Hi there! I'm an investigative reporter for NPR based in Washington DC. Previously, I reported for The State in South Carolina about everything from education disparities and coastal companies skirting environmental protections to the toll of execution work. My original reporting on the stories of executioners was featured by Nieman Storyboard here.
As a freelancer, my reporting for WIRED revealed how a dietary health supplement company used regulatory loopholes to keep selling Prevegan to the elderly, a product the FDA knew was “hazardous” and causing serious side effect reports of seizures and strokes. My coverage led to ongoing efforts to close those food safety loopholes.
For The Marshall Project in Manhattan, using data from a national questionnaire that I designed and sent to 50 states, I exposed how life in prison and the consequences after release can be worse for people with intellectual disabilities.
As I covered science and technology for The Economist in London, I reported how disparities in healthcare treatment for people suffering from opioid addiction in Welsh and British prisons were linked to deaths — then covered how multi sensory architecture created for and by the blind and deaf was changing the field of design.
For The Guardian, The Intercept and NPR’s Radio Ambulante, I unraveled different sides to the story of how Honduras’s most prominent environmental activist was assassinated — demonstrating how the US was involved in the training of the man charged with helping organize the murder and how thousands of text messages implicated those at the top of the hydroelectric dam company the indigenous activist had been protesting.
I’ve also reported on Arctic animals and rogue methane leaks (for Scientific American), the 2019 Argentine presidential elections (in Spanish for Clarín), disparities in healthcare for doctors recovering from addiction in New England (for The Boston Globe) and more.

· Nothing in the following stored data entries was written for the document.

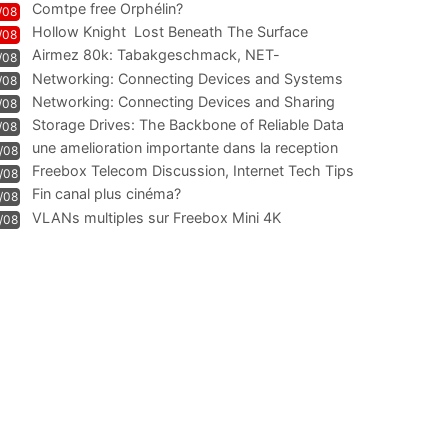
Comtpe free Orphélin?
/08
Hollow Knight  Lost Beneath The Surface
/08
Airmez 80k: Tabakgeschmack, NET-
/08
Technologie und Leistung im
Networking: Connecting Devices and Systems
/08
Networking: Connecting Devices and Sharing
/08
Information
Storage Drives: The Backbone of Reliable Data
/08
Management
une amelioration importante dans la reception
/08
WIFI
Freebox Telecom Discussion, Internet Tech Tips
/08
Communi
Fin canal plus cinéma?
/08
VLANs multiples sur Freebox Mini 4K
/08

I've won recognition for my work, including Honorable Mention for the 2021 Evert Clark/Seth Payne Award for the best young science journalist, The State's Journalist of the Year award, and South Carolina Press Association awards recognizing my investigative reporting, community-driven coverage and innovative articles.
Before I was a reporter, I co-founded a global health nonprofit, worked for an architecture firm and taught English to adult immigrants in Boston. I completed a Bachelor's of Science in Public Health from the University of Texas at Austin and a Master's of Science in Investigative Reporting from the Columbia University Graduate School of Journalism / Toni Stabile Center for Investigative Journalism. I am Argentine-American and speak Spanish and Portuguese.